● What you will do
Transcribe all of the entries below exactly. Leave out the pictures.

● Source data
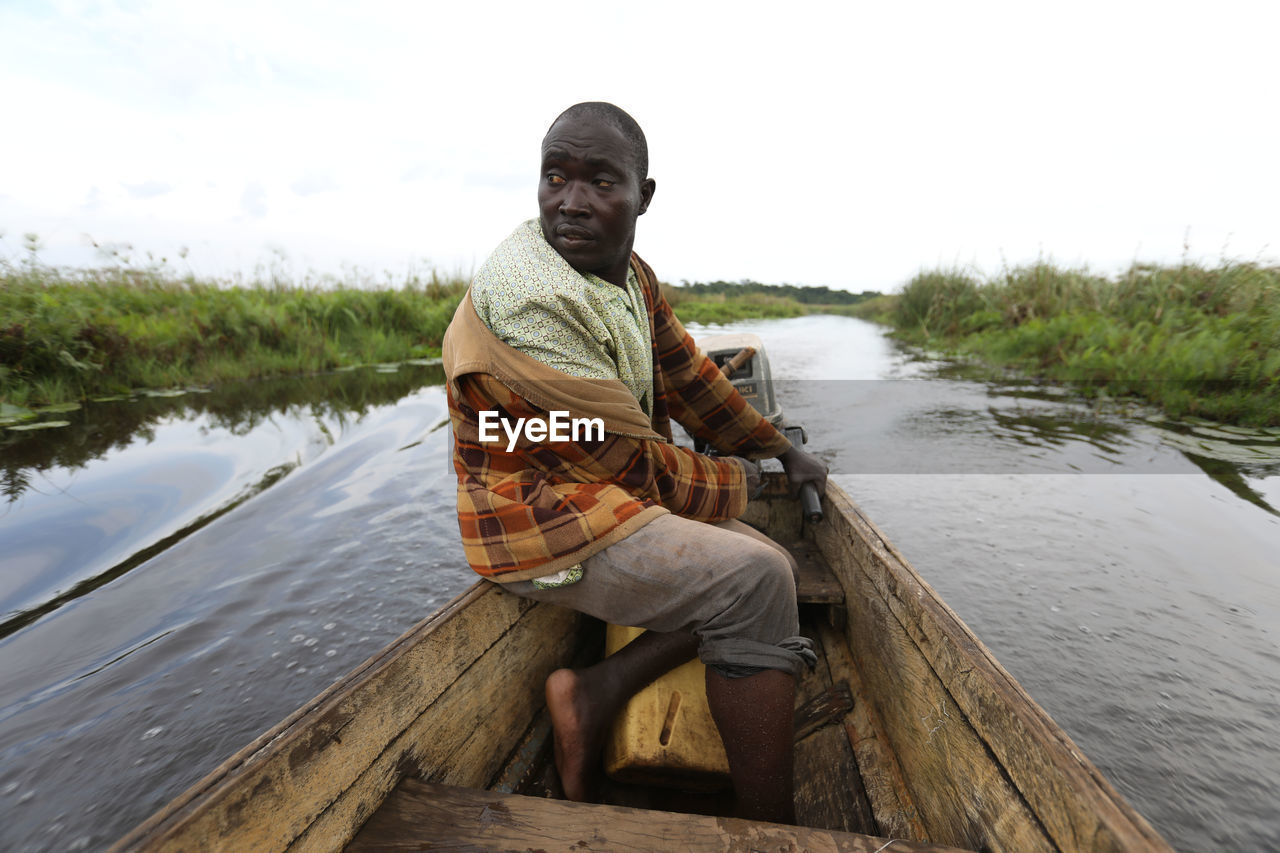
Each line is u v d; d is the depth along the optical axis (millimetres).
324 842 951
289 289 10883
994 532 3047
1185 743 1714
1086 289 9969
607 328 1370
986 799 997
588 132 1328
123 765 1750
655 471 1471
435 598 2555
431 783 1118
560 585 1315
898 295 16547
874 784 1377
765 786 1172
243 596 2562
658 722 1400
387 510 3428
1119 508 3316
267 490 3730
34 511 3404
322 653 2215
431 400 6430
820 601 1895
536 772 1484
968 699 1066
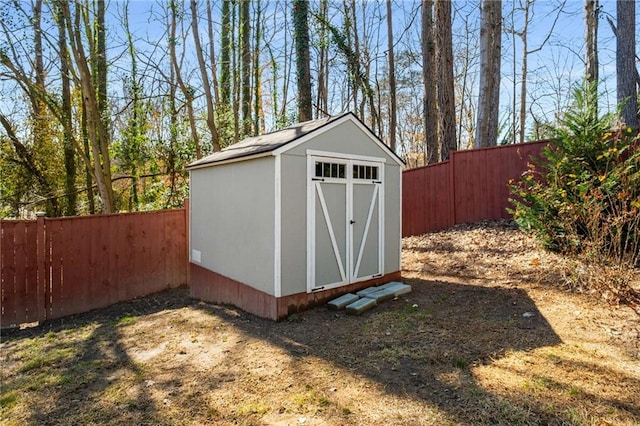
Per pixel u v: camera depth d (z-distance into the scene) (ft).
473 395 9.02
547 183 21.76
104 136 29.37
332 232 17.08
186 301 21.88
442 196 30.25
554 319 13.47
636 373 9.64
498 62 36.78
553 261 18.47
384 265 19.52
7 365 12.98
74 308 20.03
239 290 17.88
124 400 9.80
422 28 39.11
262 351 12.57
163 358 12.60
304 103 34.19
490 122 36.91
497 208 27.89
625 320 12.80
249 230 16.97
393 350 11.87
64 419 9.02
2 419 9.16
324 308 16.53
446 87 35.14
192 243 22.61
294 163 15.67
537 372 9.93
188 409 9.21
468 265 21.42
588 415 8.01
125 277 22.21
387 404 8.91
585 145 19.07
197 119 37.99
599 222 16.35
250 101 46.75
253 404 9.27
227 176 18.61
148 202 35.29
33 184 34.30
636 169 17.33
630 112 25.55
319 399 9.31
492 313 14.60
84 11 28.43
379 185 19.12
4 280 17.79
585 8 38.45
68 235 19.83
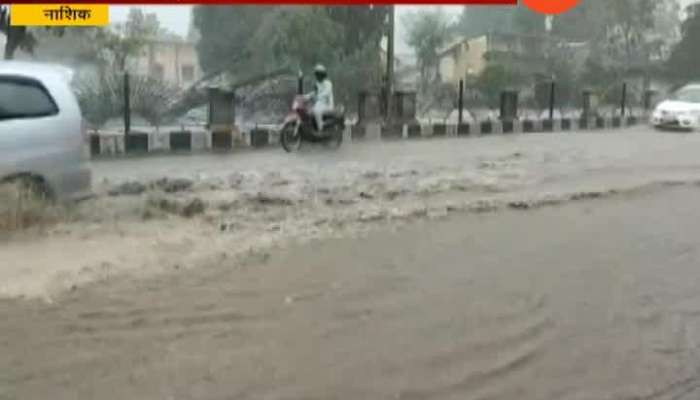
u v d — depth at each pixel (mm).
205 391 4406
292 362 4879
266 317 5656
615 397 4641
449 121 27422
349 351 5105
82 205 9039
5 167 8133
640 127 32438
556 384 4777
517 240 8555
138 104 20219
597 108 35469
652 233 9219
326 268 7008
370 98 24203
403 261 7398
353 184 12188
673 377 4977
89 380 4477
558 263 7637
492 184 12609
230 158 16781
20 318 5398
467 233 8797
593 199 11500
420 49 49938
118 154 17188
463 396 4531
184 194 10750
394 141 22438
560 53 53125
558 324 5840
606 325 5871
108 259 6926
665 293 6766
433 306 6098
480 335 5523
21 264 6656
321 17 35406
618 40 56750
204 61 49438
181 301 5898
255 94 23172
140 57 34094
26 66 8703
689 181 13664
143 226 8375
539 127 29219
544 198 11305
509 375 4867
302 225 8812
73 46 29641
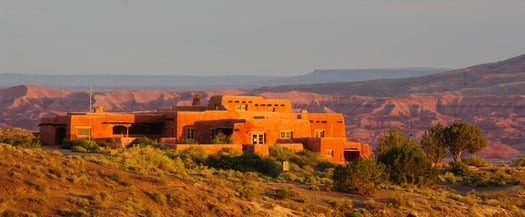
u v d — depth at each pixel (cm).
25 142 17750
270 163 15788
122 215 9400
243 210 10844
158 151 16912
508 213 13962
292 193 12444
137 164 12500
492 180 17238
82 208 9406
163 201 10244
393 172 15675
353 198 13012
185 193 10700
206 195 10912
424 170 15888
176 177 11806
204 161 16488
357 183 13362
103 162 11700
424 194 14388
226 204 10825
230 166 15988
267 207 11312
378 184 14400
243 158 16112
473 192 15725
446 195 14712
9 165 10019
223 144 19200
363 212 12019
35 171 10056
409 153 15938
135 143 19012
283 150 19362
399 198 12850
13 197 9225
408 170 15725
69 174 10469
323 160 19312
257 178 14112
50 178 10081
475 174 18888
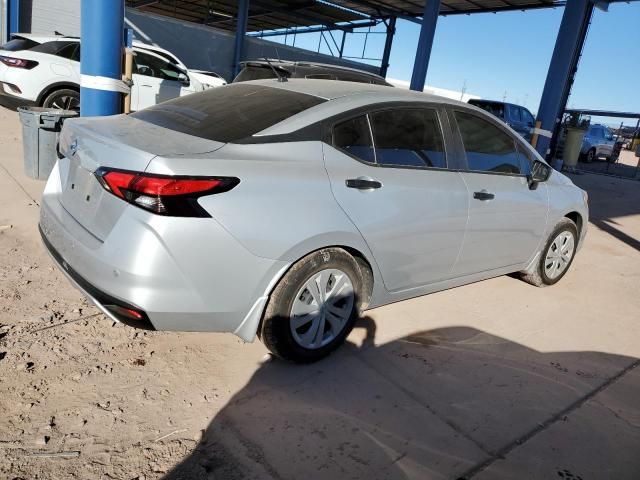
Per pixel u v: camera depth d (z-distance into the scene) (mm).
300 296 2787
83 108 5215
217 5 21875
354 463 2305
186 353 2986
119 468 2129
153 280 2289
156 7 24719
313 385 2828
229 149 2551
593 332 3969
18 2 14109
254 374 2863
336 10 19953
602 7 11977
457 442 2521
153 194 2246
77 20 15312
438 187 3316
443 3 16094
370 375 2990
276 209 2531
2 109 10836
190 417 2473
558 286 4895
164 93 10133
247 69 9039
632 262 6105
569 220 4672
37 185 5641
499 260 4074
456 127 3551
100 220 2445
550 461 2465
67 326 3098
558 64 10508
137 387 2641
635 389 3207
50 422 2326
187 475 2129
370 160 3008
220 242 2379
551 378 3215
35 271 3730
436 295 4273
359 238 2883
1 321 3049
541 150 11055
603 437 2693
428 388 2939
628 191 13047
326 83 3445
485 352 3438
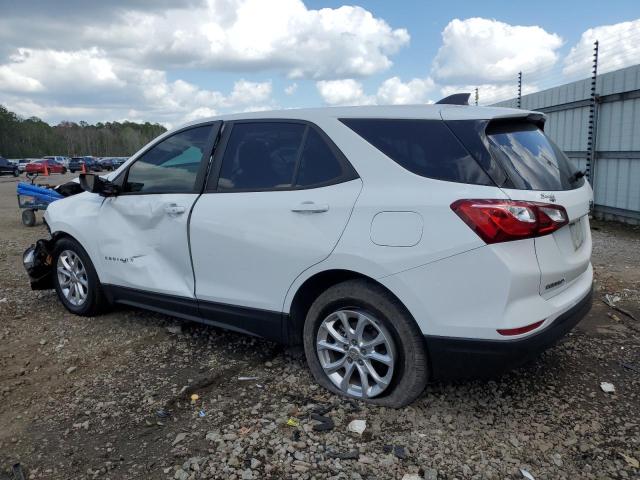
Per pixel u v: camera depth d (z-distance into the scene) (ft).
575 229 10.71
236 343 14.14
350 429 9.82
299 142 11.47
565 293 10.11
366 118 10.81
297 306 11.35
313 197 10.78
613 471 8.65
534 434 9.70
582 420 10.11
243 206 11.79
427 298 9.43
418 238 9.46
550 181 10.03
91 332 15.15
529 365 12.41
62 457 9.34
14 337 14.90
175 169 13.65
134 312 16.74
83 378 12.31
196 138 13.43
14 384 12.07
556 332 9.60
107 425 10.31
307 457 9.11
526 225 9.02
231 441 9.61
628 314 15.51
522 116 10.58
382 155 10.28
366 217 10.00
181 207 13.00
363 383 10.57
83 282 16.22
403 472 8.68
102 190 14.82
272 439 9.62
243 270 11.84
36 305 17.76
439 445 9.38
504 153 9.64
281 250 11.08
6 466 9.14
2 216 46.70
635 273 20.22
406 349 9.90
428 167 9.83
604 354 12.96
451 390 11.24
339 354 11.24
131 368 12.77
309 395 11.16
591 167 34.47
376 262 9.78
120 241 14.61
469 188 9.32
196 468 8.87
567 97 36.91
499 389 11.30
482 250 8.99
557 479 8.50
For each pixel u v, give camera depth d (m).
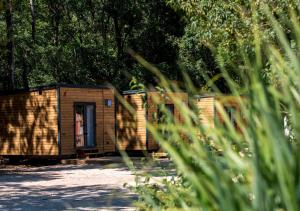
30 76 42.62
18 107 27.98
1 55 34.41
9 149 28.20
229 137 1.64
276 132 1.32
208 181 1.40
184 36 37.09
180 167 1.54
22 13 43.78
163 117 4.39
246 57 1.72
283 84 1.56
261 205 1.27
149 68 1.93
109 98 29.17
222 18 12.13
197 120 1.74
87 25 44.59
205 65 35.34
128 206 10.57
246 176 1.47
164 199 2.84
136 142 29.38
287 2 7.80
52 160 27.12
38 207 12.23
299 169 1.22
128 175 19.48
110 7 42.31
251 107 1.47
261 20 8.22
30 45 40.59
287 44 1.58
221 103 1.71
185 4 14.02
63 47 42.72
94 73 42.06
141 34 43.25
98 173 20.80
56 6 44.16
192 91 1.91
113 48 44.59
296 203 1.20
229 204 1.31
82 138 27.97
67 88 27.17
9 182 18.22
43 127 27.23
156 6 42.19
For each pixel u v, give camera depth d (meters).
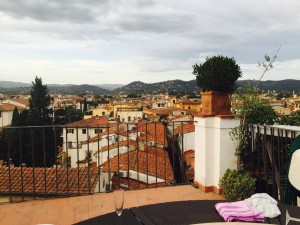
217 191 4.18
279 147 3.76
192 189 4.41
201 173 4.35
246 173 3.91
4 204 3.90
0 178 11.08
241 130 4.08
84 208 3.76
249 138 4.12
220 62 4.03
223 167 4.11
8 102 80.56
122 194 1.71
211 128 4.21
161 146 19.77
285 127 3.68
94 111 73.31
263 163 4.36
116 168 13.30
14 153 34.88
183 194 4.22
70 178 11.20
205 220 1.67
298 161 2.50
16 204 3.91
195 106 71.50
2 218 3.47
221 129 4.06
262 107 4.16
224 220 1.66
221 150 4.09
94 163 21.31
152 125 28.11
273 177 3.91
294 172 2.51
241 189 3.72
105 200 4.02
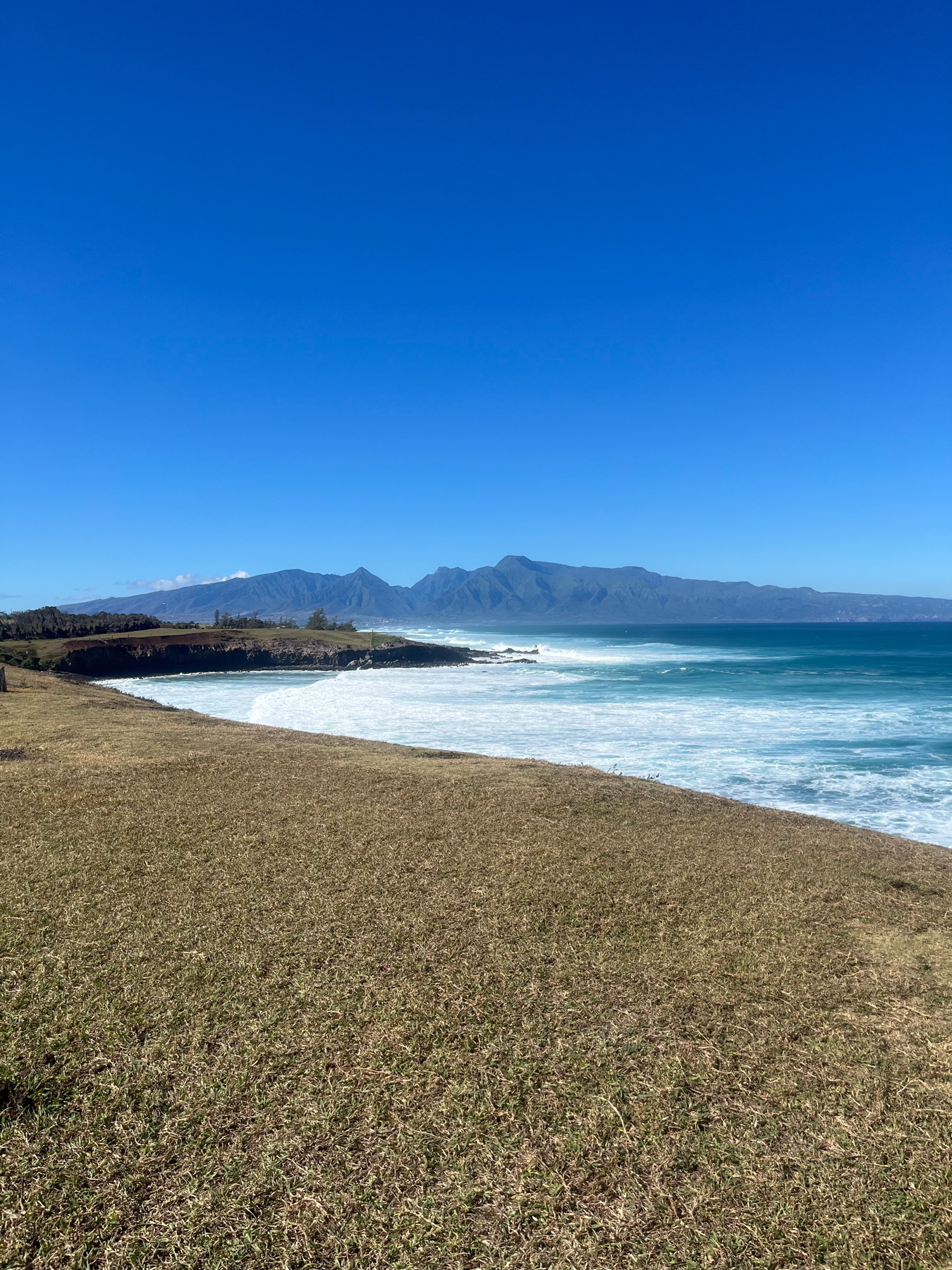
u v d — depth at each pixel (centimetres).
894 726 2911
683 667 7112
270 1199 343
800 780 1905
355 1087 418
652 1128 393
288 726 2878
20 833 852
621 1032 481
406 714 3309
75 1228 325
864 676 5881
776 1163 371
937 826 1497
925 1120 405
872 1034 487
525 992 528
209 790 1064
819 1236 330
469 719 3112
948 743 2488
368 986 530
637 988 540
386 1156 370
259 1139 379
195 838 852
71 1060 435
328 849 827
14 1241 317
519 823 951
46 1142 372
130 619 8419
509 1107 406
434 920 648
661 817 1032
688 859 842
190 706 3888
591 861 817
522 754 2228
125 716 1833
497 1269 311
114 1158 363
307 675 6556
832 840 988
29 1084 412
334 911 661
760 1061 454
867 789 1812
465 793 1095
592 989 535
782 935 641
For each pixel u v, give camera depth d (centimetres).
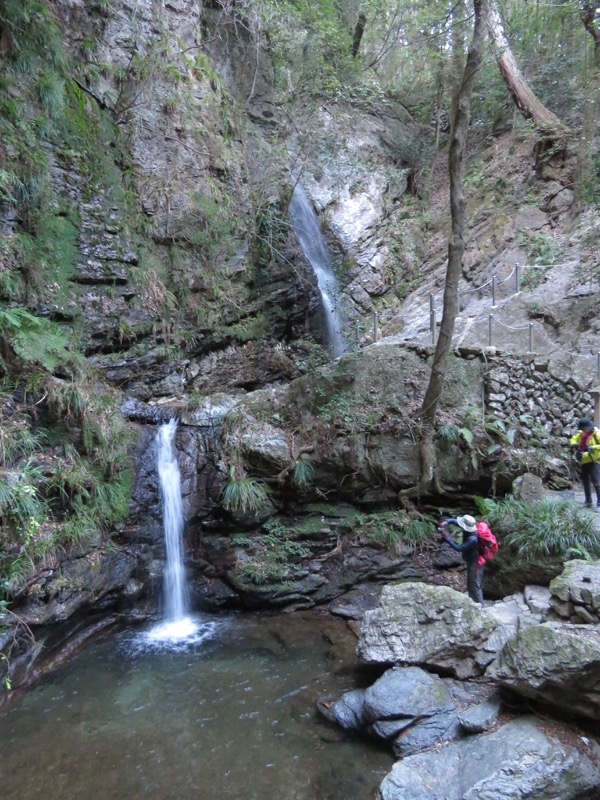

● Task answer
Each line is u v d; d is the depth along the optical axis (millimetres).
324 842 951
289 289 10883
994 532 3047
1185 743 1714
1086 289 9969
607 328 1370
986 799 997
588 132 1328
123 765 1750
655 471 1471
435 598 2555
431 783 1118
560 585 1315
898 295 16547
874 784 1377
765 786 1172
243 596 2562
658 722 1400
387 510 3428
1119 508 3316
267 490 3730
34 511 3404
322 653 2215
431 400 6430
820 601 1895
536 772 1484
968 699 1066
Per pixel u v: camera depth d (z-distance into the scene) (ft).
473 395 9.02
547 183 21.76
104 136 29.37
332 232 17.08
186 301 21.88
442 196 30.25
554 319 13.47
636 373 9.64
498 62 36.78
553 261 18.47
384 265 19.52
7 365 12.98
74 308 20.03
239 290 17.88
124 400 9.80
422 28 39.11
262 351 12.57
163 358 12.60
304 103 34.19
490 122 36.91
497 208 27.89
625 320 12.80
249 230 16.97
393 350 11.87
64 419 9.02
2 419 9.16
324 308 16.53
446 87 35.14
192 243 22.61
294 163 15.67
537 372 9.93
188 409 9.21
468 265 21.42
588 415 8.01
125 277 22.21
387 404 8.91
585 145 19.07
197 119 37.99
599 222 16.35
250 101 46.75
253 404 9.27
227 176 18.61
148 202 35.29
33 184 34.30
636 169 17.33
630 112 25.55
319 399 9.31
492 313 14.60
84 11 28.43
379 185 19.12
4 280 17.79
585 8 38.45
68 235 19.83
u v d — depth at each pixel (mm).
205 391 4406
292 362 4879
266 317 5656
615 397 4641
449 121 27422
349 351 5105
82 205 9039
5 167 8133
640 127 32438
556 384 4777
517 240 8555
138 104 20219
597 108 35469
652 233 9219
326 268 7008
370 98 24203
403 261 7398
353 184 12188
673 377 4977
89 380 4477
558 263 7637
492 184 12609
230 158 16781
20 318 5398
467 233 8797
593 199 11500
420 49 49938
118 154 17188
463 396 4531
184 194 10750
394 141 22438
560 53 53125
558 324 5840
606 325 5871
108 259 6926
665 293 6766
433 306 6098
480 335 5523
21 264 6656
321 17 35406
618 40 56750
204 61 49438
181 301 5898
255 94 23172
140 57 34094
26 66 8703
689 181 13664
143 226 8375
539 127 29219
544 198 11305
509 375 4867
302 225 8812
73 46 29641
u v d — depth at each pixel (cm).
25 142 17750
270 163 15788
122 215 9400
243 210 10844
158 151 16912
508 213 13962
292 193 12444
137 164 12500
492 180 17238
82 208 9406
163 201 10244
393 172 15675
353 198 13012
185 193 10700
206 195 10912
424 170 15888
176 177 11806
204 161 16488
357 183 13362
103 162 11700
424 194 14388
226 204 10825
230 166 15988
267 207 11312
378 184 14400
243 158 16112
473 192 15725
446 195 14712
9 165 10019
223 144 19200
363 212 12019
35 171 10056
409 153 15938
135 143 19012
283 150 19362
399 198 12850
13 197 9225
408 170 15725
69 174 10469
323 160 19312
257 178 14112
50 178 10081
475 174 18888
Per pixel u v: camera depth d (z-distance into the scene) (mm).
300 296 2787
83 108 5215
217 5 21875
354 463 2305
186 353 2986
119 468 2129
153 280 2289
156 7 24719
313 385 2828
229 149 2551
593 332 3969
18 2 14109
254 374 2863
336 10 19953
602 7 11977
457 442 2521
153 194 2246
77 20 15312
438 187 3316
443 3 16094
370 375 2990
276 209 2531
2 109 10836
190 417 2473
558 286 4895
164 93 10133
247 69 9039
632 262 6105
569 220 4672
37 185 5641
499 260 4074
456 127 3551
100 220 2445
550 461 2465
67 326 3098
558 64 10508
137 387 2641
635 389 3207
50 422 2326
187 475 2129
370 160 3008
220 242 2379
551 378 3215
35 271 3730
436 295 4273
359 238 2883
1 321 3049
541 150 11055
603 437 2693
428 388 2939
628 191 13047
326 83 3445
485 352 3438
Per pixel u v: camera depth d (z-distance into the scene) (ft).
575 229 10.71
236 343 14.14
350 429 9.82
299 142 11.47
565 293 10.11
366 118 10.81
297 306 11.35
313 197 10.78
613 471 8.65
534 434 9.70
582 420 10.11
243 206 11.79
427 298 9.43
418 238 9.46
550 181 10.03
91 332 15.15
529 365 12.41
62 457 9.34
14 337 14.90
175 169 13.65
134 312 16.74
83 378 12.31
196 138 13.43
14 384 12.07
556 332 9.60
107 425 10.31
307 457 9.11
526 225 9.02
231 441 9.61
628 314 15.51
522 116 10.58
382 155 10.28
366 217 10.00
181 207 13.00
363 383 10.57
83 282 16.22
403 472 8.68
102 190 14.82
272 439 9.62
243 270 11.84
36 305 17.76
439 445 9.38
504 153 9.64
281 250 11.08
6 466 9.14
2 216 46.70
635 273 20.22
406 349 9.90
428 167 9.83
604 354 12.96
451 390 11.24
339 354 11.24
131 368 12.77
309 395 11.16
591 167 34.47
376 262 9.78
120 241 14.61
469 188 9.32
196 468 8.87
567 97 36.91
499 389 11.30
482 250 8.99
557 479 8.50
For each pixel u v, give camera depth d (m).
30 76 42.62
18 107 27.98
1 55 34.41
9 149 28.20
229 137 1.64
276 132 1.32
208 181 1.40
184 36 37.09
180 167 1.54
22 13 43.78
163 117 4.39
246 57 1.72
283 84 1.56
261 205 1.27
149 68 1.93
109 98 29.17
222 18 12.13
197 120 1.74
87 25 44.59
205 65 35.34
128 206 10.57
246 176 1.47
164 199 2.84
136 142 29.38
287 2 7.80
52 160 27.12
38 207 12.23
299 169 1.22
128 175 19.48
110 7 42.31
251 107 1.47
261 20 8.22
30 45 40.59
287 44 1.58
221 103 1.71
185 4 14.02
63 47 42.72
94 73 42.06
141 34 43.25
98 173 20.80
56 6 44.16
192 91 1.91
113 48 44.59
296 203 1.20
229 204 1.31
82 138 27.97
67 88 27.17
9 182 18.22
43 127 27.23
156 6 42.19
For each pixel u v, give camera depth d (meters).
217 191 4.18
279 147 3.76
192 189 4.41
201 173 4.35
246 173 3.91
4 204 3.90
0 178 11.08
241 130 4.08
84 208 3.76
249 138 4.12
220 62 4.03
223 167 4.11
8 102 80.56
122 194 1.71
211 128 4.21
161 146 19.77
285 127 3.68
94 111 73.31
263 163 4.36
116 168 13.30
14 153 34.88
183 194 4.22
70 178 11.20
205 220 1.67
298 161 2.50
16 204 3.91
195 106 71.50
2 218 3.47
221 129 4.06
262 107 4.16
224 220 1.66
221 150 4.09
94 163 21.31
152 125 28.11
273 177 3.91
294 172 2.51
241 189 3.72
105 200 4.02
u v d — depth at each pixel (centimetres).
894 726 2911
683 667 7112
270 1199 343
800 780 1905
355 1087 418
652 1128 393
288 726 2878
20 833 852
621 1032 481
406 714 3309
75 1228 325
864 676 5881
776 1163 371
937 826 1497
925 1120 405
872 1034 487
525 992 528
209 790 1064
819 1236 330
469 719 3112
948 743 2488
368 986 530
637 988 540
386 1156 370
259 1139 379
195 838 852
71 1060 435
328 849 827
14 1241 317
519 823 951
46 1142 372
130 619 8419
509 1107 406
434 920 648
661 817 1032
688 859 842
190 706 3888
591 861 817
522 754 2228
125 716 1833
497 1269 311
114 1158 363
307 675 6556
832 840 988
29 1084 412
334 911 661
760 1061 454
867 789 1812
465 793 1095
592 989 535
782 935 641
For each pixel u v, give camera depth d (centimetres).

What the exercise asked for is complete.